Kripto para piyasası genellikle bir ‘lunapark treni’ne benzetilir. Çünkü bazı günlerde fiyatlar hızla yükselirken, ertesi gün keskin düşüşler yaşanabilir. Yatırımcılar için şu an piyasanın bir *yükseliş dönemi* mi yoksa *düşüş dönemi* mi olduğunu anlayabilmek, yatırım stratejisinin yarısını oluşturur. Eğer piyasa eğilimi doğru okunamazsa, yükseliş sırasında önemli fırsatlar kaçırılabilir veya düşüş döneminde panikle yapılan hatalar kayıpları artırabilir.
Yükseliş dönemi yani *boğa piyasası*, fiyatların uzun vadeli yukarı yönlü hareket ettiği zamanları ifade eder. Örneğin, Bitcoin(BTC) fiyatı 2020 yılının sonlarından 2021 yılı başlarına kadar yaklaşık 10.000 dolardan 69.000 dolara kadar yükseldiği dönem güçlü bir boğa piyasasıydı. Tesla(TSLA) gibi büyük şirketler Bitcoin satın alarak piyasaya olan güvenlerini açıkça gösterdi. Yatırımcılar arasında “bu fırsat kaçmaz” havası hâkimdi. Hatta Dogecoin(DOGE) gibi şaka temalı paralar bile ciddi topluluk desteğiyle hızlı yükselişler yaşadı. Bu dönemde yatırımcı duyarlılığı genellikle *iyimser*, proje sayısı artışta ve piyasa heyecan içindeydi.

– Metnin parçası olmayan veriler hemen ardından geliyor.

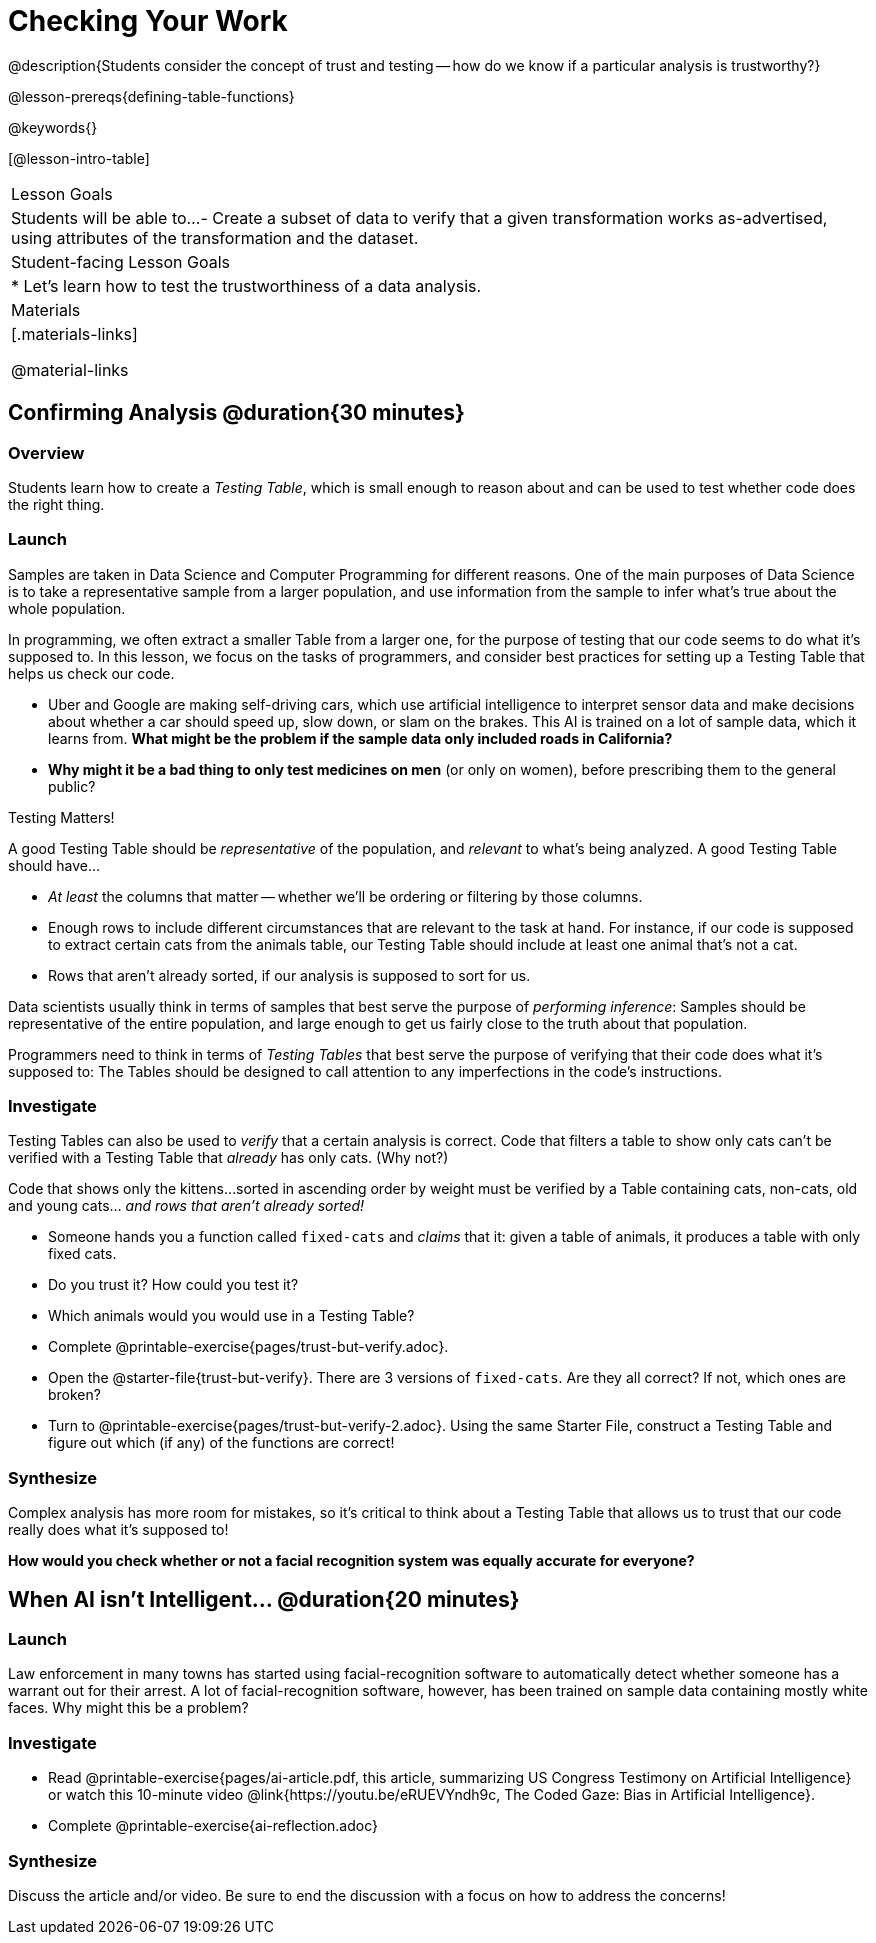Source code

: = Checking Your Work

@description{Students consider the concept of trust and testing -- how do we know if a particular analysis is trustworthy?}

@lesson-prereqs{defining-table-functions}

@keywords{}

[@lesson-intro-table]
|===
| Lesson Goals
| Students will be able to...
- Create a subset of data to verify that a given transformation works as-advertised, using attributes of the transformation and the dataset.

| Student-facing Lesson Goals
|

* Let's learn how to test the trustworthiness of a data analysis.

| Materials
|[.materials-links]

@material-links

|===

== Confirming Analysis @duration{30 minutes}

=== Overview
Students learn how to create a _Testing Table_, which is small enough to reason about and can be used to test whether code does the right thing.

=== Launch
Samples are taken in Data Science and Computer Programming for different reasons. One of the main purposes of Data Science is to take a representative sample from a larger population, and use information from the sample to infer what’s true about the whole population.

In programming, we often extract a smaller Table from a larger one, for the purpose of testing that our code seems to do what it’s supposed to. In this lesson, we focus on the tasks of programmers, and consider best practices for setting up a Testing Table that helps us check our code.

* Uber and Google are making self-driving cars, which use artificial intelligence to interpret sensor data and make decisions about whether a car should speed up, slow down, or slam on the brakes. This AI is trained on a lot of sample data, which it learns from. *What might be the problem if the sample data only included roads in California?*

* *Why might it be a bad thing to only test medicines on men* (or only on women), before prescribing them to the general public?

[.lesson-point]
Testing Matters!

A good Testing Table should be _representative_ of the population, and _relevant_ to what’s being analyzed. A good Testing Table should have...

- _At least_ the columns that matter -- whether we’ll be ordering or filtering by those columns.
- Enough rows to include different circumstances that are relevant to the task at hand. For instance, if our code is supposed to extract certain cats from the animals table, our Testing Table should include at least one animal that’s not a cat.
- Rows that aren’t already sorted, if our analysis is supposed to sort for us.

Data scientists usually think in terms of samples that best serve the purpose of __performing inference__: Samples should be representative of the entire population, and large enough to get us fairly close to the truth about that population.

Programmers need to think in terms of __Testing Tables__ that best serve the purpose of verifying that their code does what it’s supposed to: The Tables should be designed to call attention to any imperfections in the code’s instructions.

=== Investigate
Testing Tables can also be used to _verify_ that a certain analysis is correct. Code that filters a table to show only cats can’t be verified with a Testing Table that _already_ has only cats. (Why not?)

Code that shows only the kittens...sorted in ascending order by weight must be verified by a Table containing cats, non-cats, old and young cats... __and rows that aren’t already sorted!__

[.lesson-instruction]
* Someone hands you a function called `fixed-cats` and _claims_ that it: given a table of animals, it produces a table with only fixed cats.
* Do you trust it? How could you test it?
* Which animals would you would use in a Testing Table?
* Complete @printable-exercise{pages/trust-but-verify.adoc}.
* Open the @starter-file{trust-but-verify}. There are 3 versions of `fixed-cats`. Are they all correct? If not, which ones are broken?
* Turn to @printable-exercise{pages/trust-but-verify-2.adoc}. Using the same Starter File, construct a Testing Table and figure out which (if any) of the functions are correct!


=== Synthesize
Complex analysis has more room for mistakes, so it’s critical to think about a Testing Table that allows us to trust that our code really does what it’s supposed to!

*How would you check whether or not a facial recognition system was equally accurate for everyone?*

== When AI isn't Intelligent... @duration{20 minutes}

=== Launch

Law enforcement in many towns has started using facial-recognition software to automatically detect whether someone has a warrant out for their arrest. A lot of facial-recognition software, however, has been trained on sample data containing mostly white faces. Why might this be a problem?

=== Investigate
[.lesson-instruction]
- Read @printable-exercise{pages/ai-article.pdf, this article, summarizing US Congress Testimony on Artificial Intelligence} or watch this 10-minute video @link{https://youtu.be/eRUEVYndh9c, The Coded Gaze: Bias in Artificial Intelligence}.
- Complete @printable-exercise{ai-reflection.adoc}

=== Synthesize

Discuss the article and/or video. Be sure to end the discussion with a focus on how to address the concerns!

Buna karşılık düşüş dönemleri yani *ayı piyasası*, fiyatların sürekli gerilediği ve yatırımcı duyarlılığının kötüleştiği zamanlardır. En yakın örnek 2022 yılıydı. O yıl Bitcoin 69.000 dolardan 20.000 doların altına kadar gerilerken, Terra(LUNA) gibi büyük projeler çöktü ve FTX gibi borsaların iflasları krizi derinleştirdi. Bu dönemde piyasadaki enerji azaldı, geliştiriciler ve yatırımcılar beklemeye geçerken, *korku* ve *şüphecilik* ortamı hâkimi oldu. Sermaye girişi de belirgin şekilde duraksadı.

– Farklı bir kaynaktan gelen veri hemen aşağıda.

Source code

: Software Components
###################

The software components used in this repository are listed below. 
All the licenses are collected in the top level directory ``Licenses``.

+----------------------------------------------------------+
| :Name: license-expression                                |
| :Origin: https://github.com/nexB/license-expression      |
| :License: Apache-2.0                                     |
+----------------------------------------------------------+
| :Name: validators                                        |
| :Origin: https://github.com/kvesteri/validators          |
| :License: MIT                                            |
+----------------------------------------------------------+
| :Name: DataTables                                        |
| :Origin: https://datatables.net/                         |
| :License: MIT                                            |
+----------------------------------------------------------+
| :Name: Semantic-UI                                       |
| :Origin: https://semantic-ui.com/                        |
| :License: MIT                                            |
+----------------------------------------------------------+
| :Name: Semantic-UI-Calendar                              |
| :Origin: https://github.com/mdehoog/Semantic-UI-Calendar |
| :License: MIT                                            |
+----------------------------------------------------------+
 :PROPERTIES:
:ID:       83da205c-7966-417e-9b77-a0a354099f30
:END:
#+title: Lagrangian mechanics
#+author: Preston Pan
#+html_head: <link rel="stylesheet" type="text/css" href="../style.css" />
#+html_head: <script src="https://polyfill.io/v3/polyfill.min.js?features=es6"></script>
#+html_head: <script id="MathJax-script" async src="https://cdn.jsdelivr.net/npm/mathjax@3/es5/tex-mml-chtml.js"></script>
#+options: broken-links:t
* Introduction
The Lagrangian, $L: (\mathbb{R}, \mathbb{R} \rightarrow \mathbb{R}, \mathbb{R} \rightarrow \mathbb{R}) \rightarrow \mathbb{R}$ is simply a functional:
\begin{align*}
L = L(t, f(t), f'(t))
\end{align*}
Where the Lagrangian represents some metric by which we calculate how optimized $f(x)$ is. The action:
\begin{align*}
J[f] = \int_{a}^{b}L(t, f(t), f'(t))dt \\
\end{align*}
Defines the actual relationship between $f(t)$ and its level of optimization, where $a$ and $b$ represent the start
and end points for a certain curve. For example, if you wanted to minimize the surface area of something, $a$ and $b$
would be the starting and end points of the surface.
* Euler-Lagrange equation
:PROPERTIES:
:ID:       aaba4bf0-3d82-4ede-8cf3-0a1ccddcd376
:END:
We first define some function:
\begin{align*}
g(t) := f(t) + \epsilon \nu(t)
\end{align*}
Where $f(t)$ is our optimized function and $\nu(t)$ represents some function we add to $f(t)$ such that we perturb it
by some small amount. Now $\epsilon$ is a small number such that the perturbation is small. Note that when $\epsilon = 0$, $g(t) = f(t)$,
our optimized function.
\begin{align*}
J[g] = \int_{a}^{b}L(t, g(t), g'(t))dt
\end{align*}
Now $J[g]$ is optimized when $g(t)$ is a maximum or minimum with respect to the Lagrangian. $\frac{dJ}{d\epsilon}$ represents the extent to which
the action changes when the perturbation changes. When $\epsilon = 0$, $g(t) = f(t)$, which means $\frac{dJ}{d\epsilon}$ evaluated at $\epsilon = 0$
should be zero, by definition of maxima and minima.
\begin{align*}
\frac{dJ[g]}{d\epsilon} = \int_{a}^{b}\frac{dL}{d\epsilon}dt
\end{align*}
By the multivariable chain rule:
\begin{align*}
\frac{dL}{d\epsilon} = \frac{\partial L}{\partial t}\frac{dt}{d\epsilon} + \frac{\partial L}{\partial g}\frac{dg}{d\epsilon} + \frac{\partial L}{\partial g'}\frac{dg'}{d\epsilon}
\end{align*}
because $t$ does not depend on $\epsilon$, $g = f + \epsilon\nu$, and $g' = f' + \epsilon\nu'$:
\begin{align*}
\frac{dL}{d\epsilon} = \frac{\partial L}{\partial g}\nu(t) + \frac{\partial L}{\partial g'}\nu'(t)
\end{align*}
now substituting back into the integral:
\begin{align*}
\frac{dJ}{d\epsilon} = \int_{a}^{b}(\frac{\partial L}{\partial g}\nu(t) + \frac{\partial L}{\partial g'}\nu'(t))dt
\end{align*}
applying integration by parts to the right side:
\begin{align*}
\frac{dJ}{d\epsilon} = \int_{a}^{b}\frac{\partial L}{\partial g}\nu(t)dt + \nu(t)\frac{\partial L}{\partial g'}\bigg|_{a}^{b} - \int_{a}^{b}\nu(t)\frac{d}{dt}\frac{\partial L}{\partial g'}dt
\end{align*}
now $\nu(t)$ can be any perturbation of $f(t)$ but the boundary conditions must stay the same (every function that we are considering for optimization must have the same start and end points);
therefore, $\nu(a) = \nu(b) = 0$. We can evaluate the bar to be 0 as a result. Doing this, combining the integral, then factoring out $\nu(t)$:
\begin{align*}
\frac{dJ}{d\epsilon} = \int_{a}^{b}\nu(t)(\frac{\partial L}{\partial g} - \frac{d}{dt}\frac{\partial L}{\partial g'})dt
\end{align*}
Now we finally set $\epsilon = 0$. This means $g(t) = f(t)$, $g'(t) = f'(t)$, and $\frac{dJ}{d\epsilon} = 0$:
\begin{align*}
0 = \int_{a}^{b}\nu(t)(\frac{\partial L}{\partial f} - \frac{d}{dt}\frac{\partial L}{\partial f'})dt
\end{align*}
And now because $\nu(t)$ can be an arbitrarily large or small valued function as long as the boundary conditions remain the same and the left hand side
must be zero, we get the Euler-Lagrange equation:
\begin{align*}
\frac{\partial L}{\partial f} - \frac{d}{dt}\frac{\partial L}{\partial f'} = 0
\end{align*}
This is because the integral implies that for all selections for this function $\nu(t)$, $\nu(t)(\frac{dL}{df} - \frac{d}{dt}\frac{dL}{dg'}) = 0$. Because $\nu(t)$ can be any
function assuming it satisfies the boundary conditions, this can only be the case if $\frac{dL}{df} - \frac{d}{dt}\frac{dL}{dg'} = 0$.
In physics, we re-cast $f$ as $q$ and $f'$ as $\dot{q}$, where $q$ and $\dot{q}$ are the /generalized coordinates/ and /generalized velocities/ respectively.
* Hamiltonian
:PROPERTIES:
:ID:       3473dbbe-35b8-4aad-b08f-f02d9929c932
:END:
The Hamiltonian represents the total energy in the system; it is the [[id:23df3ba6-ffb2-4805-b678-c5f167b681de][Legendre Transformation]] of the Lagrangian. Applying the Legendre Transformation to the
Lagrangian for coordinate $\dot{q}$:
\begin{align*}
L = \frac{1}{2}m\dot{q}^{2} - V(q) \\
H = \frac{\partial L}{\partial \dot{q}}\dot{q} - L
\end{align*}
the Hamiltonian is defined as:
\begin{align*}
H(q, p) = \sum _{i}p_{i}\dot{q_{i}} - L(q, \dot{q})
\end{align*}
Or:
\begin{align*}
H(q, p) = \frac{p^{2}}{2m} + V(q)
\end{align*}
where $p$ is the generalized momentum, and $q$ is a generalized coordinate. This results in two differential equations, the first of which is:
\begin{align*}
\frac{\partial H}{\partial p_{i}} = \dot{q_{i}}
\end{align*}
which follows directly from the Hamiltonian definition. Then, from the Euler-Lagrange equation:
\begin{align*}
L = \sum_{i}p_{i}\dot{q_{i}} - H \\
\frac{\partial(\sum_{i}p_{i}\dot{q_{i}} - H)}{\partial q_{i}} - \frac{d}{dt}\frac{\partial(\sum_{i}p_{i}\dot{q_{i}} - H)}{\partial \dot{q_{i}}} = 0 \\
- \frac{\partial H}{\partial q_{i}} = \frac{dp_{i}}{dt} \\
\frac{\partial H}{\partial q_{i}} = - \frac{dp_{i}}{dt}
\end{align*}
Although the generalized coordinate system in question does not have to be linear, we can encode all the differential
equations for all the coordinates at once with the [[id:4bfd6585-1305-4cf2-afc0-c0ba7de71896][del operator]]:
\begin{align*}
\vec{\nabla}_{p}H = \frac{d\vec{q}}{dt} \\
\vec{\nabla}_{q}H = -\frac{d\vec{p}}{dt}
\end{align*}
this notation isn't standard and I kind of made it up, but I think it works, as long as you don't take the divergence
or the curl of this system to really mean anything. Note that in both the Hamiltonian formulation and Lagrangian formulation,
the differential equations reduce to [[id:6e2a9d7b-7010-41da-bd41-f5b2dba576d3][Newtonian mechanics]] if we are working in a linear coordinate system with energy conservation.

Fiyat hareketlerinin yanı sıra, piyasa eğilimi tespitinde dikkate alınması gereken bazı *temel göstergeler* var. Bunların başında ‘*işlem hacmi*’ gelir. Bir fiyat artışının kalıcı olabilmesi için işlem hacminin de birlikte artması beklenir. Örneğin 2021 başında Dogecoin’in 0,45 dolara kadar tırmandığı günlerde günlük işlem hacmi 70 milyar doları (yaklaşık 95,9 trilyon won) aşmıştı. Öte yandan, düşüş dönemlerinde işlem hacimleri azalır ve fiyatın yükselmesi için gerekli destek oluşmaz.

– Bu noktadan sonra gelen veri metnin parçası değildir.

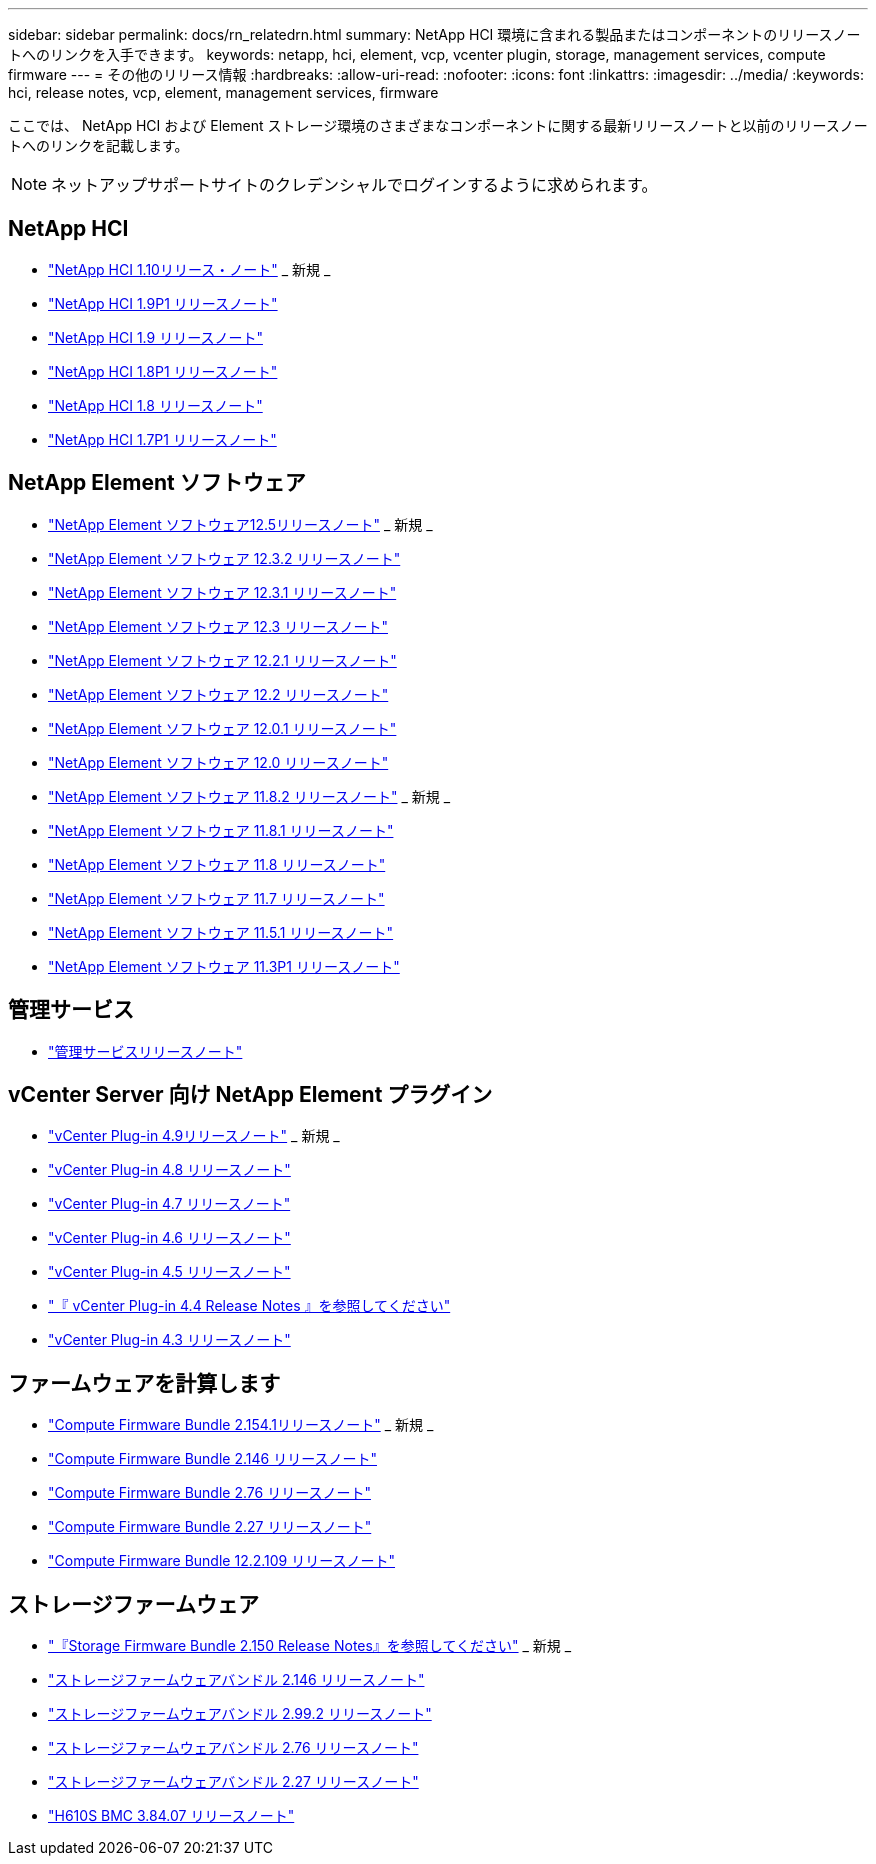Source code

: ---
sidebar: sidebar 
permalink: docs/rn_relatedrn.html 
summary: NetApp HCI 環境に含まれる製品またはコンポーネントのリリースノートへのリンクを入手できます。 
keywords: netapp, hci, element, vcp, vcenter plugin, storage, management services, compute firmware 
---
= その他のリリース情報
:hardbreaks:
:allow-uri-read: 
:nofooter: 
:icons: font
:linkattrs: 
:imagesdir: ../media/
:keywords: hci, release notes, vcp, element, management services, firmware


[role="lead"]
ここでは、 NetApp HCI および Element ストレージ環境のさまざまなコンポーネントに関する最新リリースノートと以前のリリースノートへのリンクを記載します。


NOTE: ネットアップサポートサイトのクレデンシャルでログインするように求められます。



== NetApp HCI

* https://library.netapp.com/ecm/ecm_download_file/ECMLP2882194["NetApp HCI 1.10リリース・ノート"^] _ 新規 _
* https://library.netapp.com/ecm/ecm_download_file/ECMLP2879274["NetApp HCI 1.9P1 リリースノート"^]
* https://library.netapp.com/ecm/ecm_download_file/ECMLP2876591["NetApp HCI 1.9 リリースノート"^]
* https://library.netapp.com/ecm/ecm_download_file/ECMLP2873790["NetApp HCI 1.8P1 リリースノート"^]
* https://library.netapp.com/ecm/ecm_download_file/ECMLP2865021["NetApp HCI 1.8 リリースノート"^]
* https://library.netapp.com/ecm/ecm_download_file/ECMLP2861226["NetApp HCI 1.7P1 リリースノート"^]




== NetApp Element ソフトウェア

* https://library.netapp.com/ecm/ecm_download_file/ECMLP2882193["NetApp Element ソフトウェア12.5リリースノート"^] _ 新規 _
* https://library.netapp.com/ecm/ecm_download_file/ECMLP2881056["NetApp Element ソフトウェア 12.3.2 リリースノート"^]
* https://library.netapp.com/ecm/ecm_download_file/ECMLP2878089["NetApp Element ソフトウェア 12.3.1 リリースノート"^]
* https://library.netapp.com/ecm/ecm_download_file/ECMLP2876498["NetApp Element ソフトウェア 12.3 リリースノート"^]
* https://library.netapp.com/ecm/ecm_download_file/ECMLP2877210["NetApp Element ソフトウェア 12.2.1 リリースノート"^]
* https://library.netapp.com/ecm/ecm_download_file/ECMLP2873789["NetApp Element ソフトウェア 12.2 リリースノート"^]
* https://library.netapp.com/ecm/ecm_download_file/ECMLP2877208["NetApp Element ソフトウェア 12.0.1 リリースノート"^]
* https://library.netapp.com/ecm/ecm_download_file/ECMLP2865022["NetApp Element ソフトウェア 12.0 リリースノート"^]
* https://library.netapp.com/ecm/ecm_download_file/ECMLP2880259["NetApp Element ソフトウェア 11.8.2 リリースノート"^] _ 新規 _
* https://library.netapp.com/ecm/ecm_download_file/ECMLP2877206["NetApp Element ソフトウェア 11.8.1 リリースノート"^]
* https://library.netapp.com/ecm/ecm_download_file/ECMLP2864256["NetApp Element ソフトウェア 11.8 リリースノート"^]
* https://library.netapp.com/ecm/ecm_download_file/ECMLP2861225["NetApp Element ソフトウェア 11.7 リリースノート"^]
* https://library.netapp.com/ecm/ecm_download_file/ECMLP2863854["NetApp Element ソフトウェア 11.5.1 リリースノート"^]
* https://library.netapp.com/ecm/ecm_download_file/ECMLP2859857["NetApp Element ソフトウェア 11.3P1 リリースノート"^]




== 管理サービス

* https://kb.netapp.com/Advice_and_Troubleshooting/Data_Storage_Software/Management_services_for_Element_Software_and_NetApp_HCI/Management_Services_Release_Notes["管理サービスリリースノート"^]




== vCenter Server 向け NetApp Element プラグイン

* https://library.netapp.com/ecm/ecm_download_file/ECMLP2881904["vCenter Plug-in 4.9リリースノート"^] _ 新規 _
* https://library.netapp.com/ecm/ecm_download_file/ECMLP2879296["vCenter Plug-in 4.8 リリースノート"^]
* https://library.netapp.com/ecm/ecm_download_file/ECMLP2876748["vCenter Plug-in 4.7 リリースノート"^]
* https://library.netapp.com/ecm/ecm_download_file/ECMLP2874631["vCenter Plug-in 4.6 リリースノート"^]
* https://library.netapp.com/ecm/ecm_download_file/ECMLP2873396["vCenter Plug-in 4.5 リリースノート"^]
* https://library.netapp.com/ecm/ecm_download_file/ECMLP2866569["『 vCenter Plug-in 4.4 Release Notes 』を参照してください"^]
* https://library.netapp.com/ecm/ecm_download_file/ECMLP2856119["vCenter Plug-in 4.3 リリースノート"^]




== ファームウェアを計算します

* link:rn_compute_firmware_2.154.1.html["Compute Firmware Bundle 2.154.1リリースノート"] _ 新規 _
* link:rn_compute_firmware_2.146.html["Compute Firmware Bundle 2.146 リリースノート"]
* link:rn_compute_firmware_2.76.html["Compute Firmware Bundle 2.76 リリースノート"]
* link:rn_compute_firmware_2.27.html["Compute Firmware Bundle 2.27 リリースノート"]
* link:rn_firmware_12.2.109.html["Compute Firmware Bundle 12.2.109 リリースノート"]




== ストレージファームウェア

* link:rn_storage_firmware_2.150.html["『Storage Firmware Bundle 2.150 Release Notes』を参照してください"] _ 新規 _
* link:rn_storage_firmware_2.146.html["ストレージファームウェアバンドル 2.146 リリースノート"]
* link:rn_storage_firmware_2.99.2.html["ストレージファームウェアバンドル 2.99.2 リリースノート"]
* link:rn_storage_firmware_2.76.html["ストレージファームウェアバンドル 2.76 リリースノート"]
* link:rn_storage_firmware_2.27.html["ストレージファームウェアバンドル 2.27 リリースノート"]
* link:rn_H610S_BMC_3.84.07.html["H610S BMC 3.84.07 リリースノート"]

Yatırımcı davranışlarını takip etmek isteyenler için ‘*Kripto Korku ve Açgözlülük Endeksi*’ de faydalı olabilir. Bu endeks, sosyal medya hareketliliği, arama motoru eğilimleri ve oynaklık gibi verilerle yatırımcıların hangi düzeyde *korku* ya da *açgözlülük* yaşadığını sayısallaştırır. Aşırı açgözlülük genellikle zirveyi, aşırı korku ise dip seviyeleri işaret edebilir.
Bununla birlikte *makroekonomik koşullar* da kripto piyasası üzerinde büyük etkiye sahiptir. Düşük faiz ortamı ve bol likidite, dijital varlıklara duyulan ilgiyi artırırken; yüksek faiz ve sıkı para politikaları riskli varlıklardan kaçışı hızlandırır. 2022 yılında ABD Merkez Bankası’nın faiz artırım süreci, kripto piyasasında yaşanan baskının temel nedenlerinden biri olarak değerlendirilebilir.
Sonuç olarak, piyasa ister *boğa* ister *ayı* döneminde olsun, bu akışı fark etmek ve stratejiyi buna göre uyarlamak hayati önemdedir. Sadece fiyat grafiklerine değil, yatırımcı psikolojisine, işlem verilerine ve küresel ekonomik göstergelere de bütüncül şekilde odaklanmak gerekir. Kripto piyasası aynı zamanda bir *duygu arenası* olduğu için, başarı genellikle soğukkanlılık ve sağduyu ile mümkün olur.